By law, within seven days of the publication of the decree, the CNE must convene to call new presidential and legislative elections to finish out the current term, which ends in 2025.
Until a new National Assembly is sworn in, Lasso is able to rule by decree, with checks by the constitutional court.
Lasso’s impeachment trial opened in congress on Tuesday, amid a spike in violence related to drug trafficking in the South American country and widespread anger over the rising cost of living.
Addressing congress that day, Lasso had proclaimed his “total, evident and unquestionable innocence.”
The majority left-wing opposition has accused Lasso of knowing about alleged corruption in state owned companies, in which his brother-in-law Danilo Carrera and a businessman accused of drug trafficking have been implicated.
Speaking on state television on Wednesday, Lasso defended his decision to dissolve the National Assembly.
“It is a democratic decision not only because it is constitutional but because it returns to the Ecuadoran people the possibility to decide,” Lasso said, referencing the new elections.
The National Assembly building and government palace in central Quito were both under guard by security forces on Wednesday morning.
“The armed forces and national police maintain and will continue to maintain their absolute respect for the constitution,” said General Nelson Proano, head of the combined armed forces, in a video published by the defense ministry.
Lasso may have hoped to prevent his impeachment by dissolving congress, but experts say it is likely to benefit the left-wing opposition and their exiled leader Rafael Correa, the former president (2007-17) who escaped to Belgium to avoid serving an eight-year corruption sentence.
Political scientist Santiago Cahuasqui, from the SEK University, told AFP that “the sectors of the right are weakened by the presence of a government with less than 15 percent” approval rating.
In snap elections, “the center and left-wing sectors could have more possibilities and perspectives.”

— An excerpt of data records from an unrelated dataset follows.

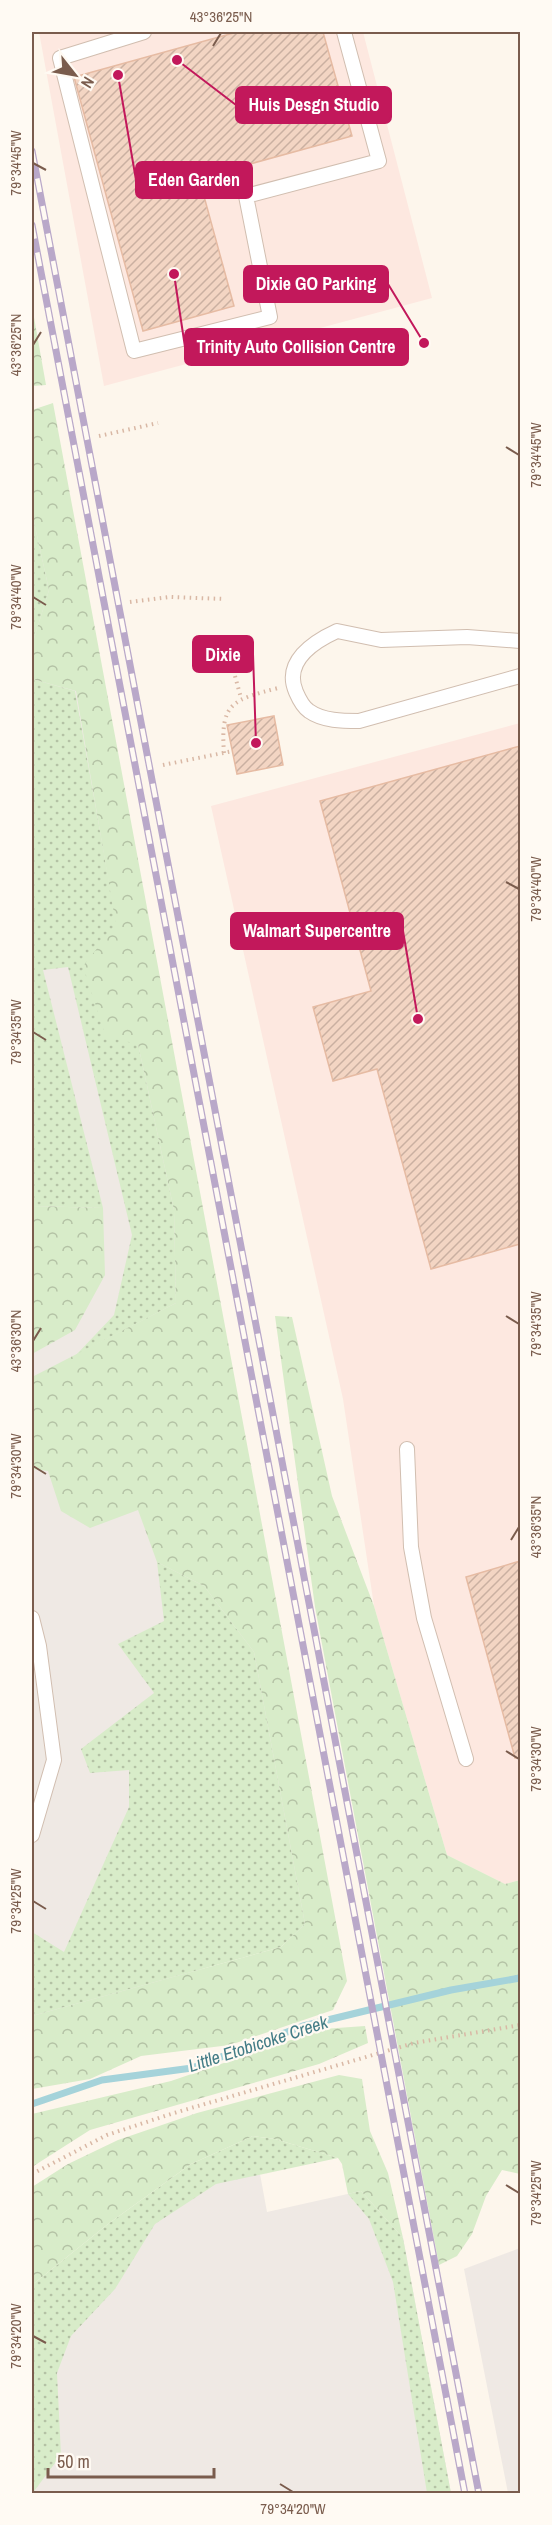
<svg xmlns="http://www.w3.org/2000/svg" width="552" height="2525" font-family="'Archivo Narrow',sans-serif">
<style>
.commercial{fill:#fde8e0}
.industrial{fill:#efe9e4}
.grass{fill:url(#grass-dots)}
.forest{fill:url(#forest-crowns)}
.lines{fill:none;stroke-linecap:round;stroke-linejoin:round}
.stream{stroke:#a5d3da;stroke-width:7}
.building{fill:url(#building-hatch);stroke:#e6bba3;stroke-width:1.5}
.lane-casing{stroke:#d1beb0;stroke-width:16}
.path{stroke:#d9b8a5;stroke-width:4;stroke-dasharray:1.5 4.5;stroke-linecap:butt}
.lane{stroke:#fff;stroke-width:14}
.rail-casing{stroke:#b9a8c9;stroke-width:7}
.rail{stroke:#fffaf3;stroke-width:4.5;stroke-dasharray:14;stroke-linecap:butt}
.ticks{fill:none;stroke:#7a5c4d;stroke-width:2}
.labels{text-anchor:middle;stroke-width:4.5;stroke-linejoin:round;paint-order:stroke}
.water-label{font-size:18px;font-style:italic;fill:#437c86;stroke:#fffaf3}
.leader{fill:none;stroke:#c2185b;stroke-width:2}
.callout-dot{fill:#c2185b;stroke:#fffaf3;stroke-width:2}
.callout{fill:#c2185b;stroke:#c2185b;stroke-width:2}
.callout-label{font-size:18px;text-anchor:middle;font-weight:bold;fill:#fff}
.neatline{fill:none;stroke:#7a5c4d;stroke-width:2}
.ticks-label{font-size:15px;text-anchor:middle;fill:#7a5c4d}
</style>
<defs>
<pattern id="grass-dots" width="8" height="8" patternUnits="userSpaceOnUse" patternTransform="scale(1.5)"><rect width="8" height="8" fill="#d8ecc9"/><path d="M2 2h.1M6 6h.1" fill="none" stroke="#b4c2a5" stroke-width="1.8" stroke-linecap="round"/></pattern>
<pattern id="forest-crowns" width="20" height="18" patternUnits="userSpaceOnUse" patternTransform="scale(1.5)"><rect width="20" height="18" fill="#d8ecc9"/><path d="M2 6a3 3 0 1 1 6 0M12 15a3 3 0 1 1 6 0" fill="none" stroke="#b4c2a5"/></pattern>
<pattern id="building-hatch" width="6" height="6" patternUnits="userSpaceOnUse" patternTransform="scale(1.5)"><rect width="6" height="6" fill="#f3d5c3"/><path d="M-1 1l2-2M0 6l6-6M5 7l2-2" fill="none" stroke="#cab0a1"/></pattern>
</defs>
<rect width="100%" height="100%" fill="#fdf6ec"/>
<path class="commercial" d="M 39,32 L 363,32 L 432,298 L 104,386 Z
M 520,723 L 520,1880 L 505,1884 L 447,1855 L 374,1606 L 343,1399 L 211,806 Z"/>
<path class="industrial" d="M 32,407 L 315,1926 L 32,2034 Z
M 253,2136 L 267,2212 L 361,2191 L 403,2238 L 451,2493 L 32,2494 L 32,2285 Z
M 520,2248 L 520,2493 L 508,2493 L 464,2269 Z"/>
<path class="grass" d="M 32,513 L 49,590 L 32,645 Z
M 32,679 L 75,691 L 138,1044 L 174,1210 L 176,1303 L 76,1355 L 114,1315 L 132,1235 L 68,967 L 43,970 L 103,1208 L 32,1206 Z
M 157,1562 L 204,1586 L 254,1652 L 305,1924 L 281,1947 L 32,2016 L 32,1932 L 64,1952 L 129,1807 L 129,1770 L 90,1773 L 81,1749 L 154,1693 L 118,1644 L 164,1621 Z
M 253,2136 L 275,2139 L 338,2158 L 216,2184 L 155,2224 L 115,2289 L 71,2336 L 57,2373 L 61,2455 L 32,2494 L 32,2285 L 108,2224 L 191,2164 Z
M 361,2191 L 403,2238 L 451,2493 L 427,2493 L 393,2282 L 369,2219 L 348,2194 Z"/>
<path class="forest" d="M 32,306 L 46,385 L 32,386 Z
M 53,403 L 347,1981 L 333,2010 L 230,2045 L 141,2056 L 90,2079 L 32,2089 L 32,2016 L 281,1947 L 305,1924 L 254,1652 L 204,1586 L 157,1562 L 138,1510 L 90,1528 L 61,1511 L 48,1471 L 32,1469 L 32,1377 L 176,1303 L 174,1210 L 138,1044 L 106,1037 L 83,966 L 116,925 L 76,691 L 32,679 L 32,645 L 49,590 L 32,513 L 32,410 Z
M 32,1206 L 103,1208 L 105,1275 L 75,1330 L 32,1354 Z
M 275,1316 L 292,1317 L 332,1496 L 374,1606 L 447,1855 L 505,1884 L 520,1880 L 520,2174 L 502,2170 L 486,2196 L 472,2234 L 457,2256 L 439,2265 L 315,1607 Z
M 365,2026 L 368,2043 L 319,2064 L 90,2130 L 32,2167 L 32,2114 L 171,2081 L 323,2029 Z
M 339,2075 L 362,2079 L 370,2131 L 388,2173 L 403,2238 L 361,2191 L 348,2194 L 342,2164 L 338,2158 L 275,2139 L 253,2136 L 191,2164 L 108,2224 L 32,2285 L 32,2187 L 68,2164 L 118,2140 L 197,2113 Z"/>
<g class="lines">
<path class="stream" d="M 32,2104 L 102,2080 L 192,2068 L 303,2026 L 451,1990 L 520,1978"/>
</g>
<path class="building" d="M 237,32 L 323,32 L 352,136 L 199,178 L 234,306 L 143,331 L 74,77 Z
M 274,716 L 283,765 L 237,774 L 227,725 Z
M 520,746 L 520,1244 L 431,1269 L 377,1069 L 333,1081 L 313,1007 L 371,991 L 320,801 Z
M 520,1561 L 520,1758 L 515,1758 L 466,1577 Z"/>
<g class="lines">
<defs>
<path id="lane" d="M 144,32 L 60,58 L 134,351 L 270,317 L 246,196 L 379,161 L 344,32
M 520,641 L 467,637 L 381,640 L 337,631 C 313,642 283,662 296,692 C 299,699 303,707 309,711 C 323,721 343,721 359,721 L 520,676
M 407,1449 L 411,1547 L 424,1618 L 466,1759
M 32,1618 L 39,1646 L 54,1760 L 32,1835"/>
</defs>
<use href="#lane" class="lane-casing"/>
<path class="path" d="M 99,436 L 158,423
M 130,602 L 170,597 L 225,599
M 235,676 L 241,698
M 224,753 C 220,702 233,700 278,688
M 163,765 L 233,751
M 32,2174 L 107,2135 L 174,2113 L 414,2043 L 520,2025"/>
<use href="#lane" class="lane"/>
<defs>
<path id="rail" d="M 32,151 L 479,2494
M 32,225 L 465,2494"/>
</defs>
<use href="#rail" class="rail-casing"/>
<use href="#rail" class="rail"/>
</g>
<path class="ticks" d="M 213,46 L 221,33M 33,163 L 46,170M 33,345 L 41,332M 506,447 L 519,455M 33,597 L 46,605M 506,882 L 519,889M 33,1032 L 46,1040M 506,1316 L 519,1324M 33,1341 L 41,1328M 33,1466 L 46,1474M 511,1540 L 519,1527M 506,1751 L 519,1759M 33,1901 L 46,1909M 506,2185 L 519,2193M 33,2336 L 46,2343M 280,2484 L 293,2492"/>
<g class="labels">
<g class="water-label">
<text transform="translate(258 2044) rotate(-18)" y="6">Little Etobicoke Creek</text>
</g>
</g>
<path class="leader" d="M177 60L236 105M118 75L136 180M424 343L388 284M174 274L185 347M256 743L253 654M418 1019L403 931"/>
<g class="callout-dot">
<circle cx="177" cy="60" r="6"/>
<circle cx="118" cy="75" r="6"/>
<circle cx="424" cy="343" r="6"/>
<circle cx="174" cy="274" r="6"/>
<circle cx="256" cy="743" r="6"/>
<circle cx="418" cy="1019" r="6"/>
</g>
<g class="callout">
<rect x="236" y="87" width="155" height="36" rx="6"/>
<rect x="136" y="162" width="116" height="36" rx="6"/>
<rect x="244" y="266" width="144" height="36" rx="6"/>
<rect x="185" y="329" width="223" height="36" rx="6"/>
<rect x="193" y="636" width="60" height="36" rx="6"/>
<rect x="231" y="913" width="172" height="36" rx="6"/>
</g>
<g class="callout-label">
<text x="314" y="111">Huis Desgn Studio</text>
<text x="194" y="186">Eden Garden</text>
<text x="316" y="290">Dixie GO Parking</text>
<text x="296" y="353">Trinity Auto Collision Centre</text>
<text x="223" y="661">Dixie</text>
<text x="317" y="937">Walmart Supercentre</text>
</g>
<rect width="552" height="2525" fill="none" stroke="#fffaf3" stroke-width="66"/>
<g transform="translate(75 75) rotate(121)" stroke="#fffaf3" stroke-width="4.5" paint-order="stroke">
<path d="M0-4.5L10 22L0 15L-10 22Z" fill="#7a5c4d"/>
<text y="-9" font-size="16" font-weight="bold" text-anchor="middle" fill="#7a5c4d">N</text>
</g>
<path d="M48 2468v9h166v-9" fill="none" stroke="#7a5c4d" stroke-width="3"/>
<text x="57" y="2468" font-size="18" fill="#7a5c4d" stroke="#fffaf3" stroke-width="4.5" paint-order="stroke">50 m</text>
<rect x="33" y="33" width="486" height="2459" class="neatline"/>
<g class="ticks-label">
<text x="221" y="22">43°36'25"N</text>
<text transform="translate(16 163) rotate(-90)" y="5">79°34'45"W</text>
<text transform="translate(16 345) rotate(-90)" y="5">43°36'25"N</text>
<text transform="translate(536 455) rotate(-90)" y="5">79°34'45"W</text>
<text transform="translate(16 597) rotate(-90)" y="5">79°34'40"W</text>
<text transform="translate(536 889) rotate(-90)" y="5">79°34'40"W</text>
<text transform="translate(16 1032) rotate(-90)" y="5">79°34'35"W</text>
<text transform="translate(536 1324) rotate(-90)" y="5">79°34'35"W</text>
<text transform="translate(16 1341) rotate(-90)" y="5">43°36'30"N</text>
<text transform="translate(16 1466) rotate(-90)" y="5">79°34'30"W</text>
<text transform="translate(536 1527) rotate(-90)" y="5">43°36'35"N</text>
<text transform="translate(536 1759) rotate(-90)" y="5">79°34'30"W</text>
<text transform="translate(16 1901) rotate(-90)" y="5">79°34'25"W</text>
<text transform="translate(536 2193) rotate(-90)" y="5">79°34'25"W</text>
<text transform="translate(16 2336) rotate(-90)" y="5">79°34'20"W</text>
<text x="293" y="2514">79°34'20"W</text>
</g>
</svg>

Speaking on Tuesday before Lasso dissolved congress, constitutional expert Rafael Oyarte told AFP that it would be “political irresponsibility” to make such a move as it would only benefit the left.
“While it is not sure they would win the presidency, one thing is sure: They would increase their number of legislators, which currently stands at 49 out of 117.”
Ecuador’s congress tried to impeach Lasso in June last year, at a time of violent protests led by indigenous people against the rising cost of living, but came up 12 votes short.
A similar political drama played out late last year in neighboring Peru — with disastrous results for the president.
Then-president Pedro Castillo, also facing corruption allegations, tried to dissolve congress in December so he could rule by decree. He was arrested the same day and is now in prison awaiting trial on charges of rebellion.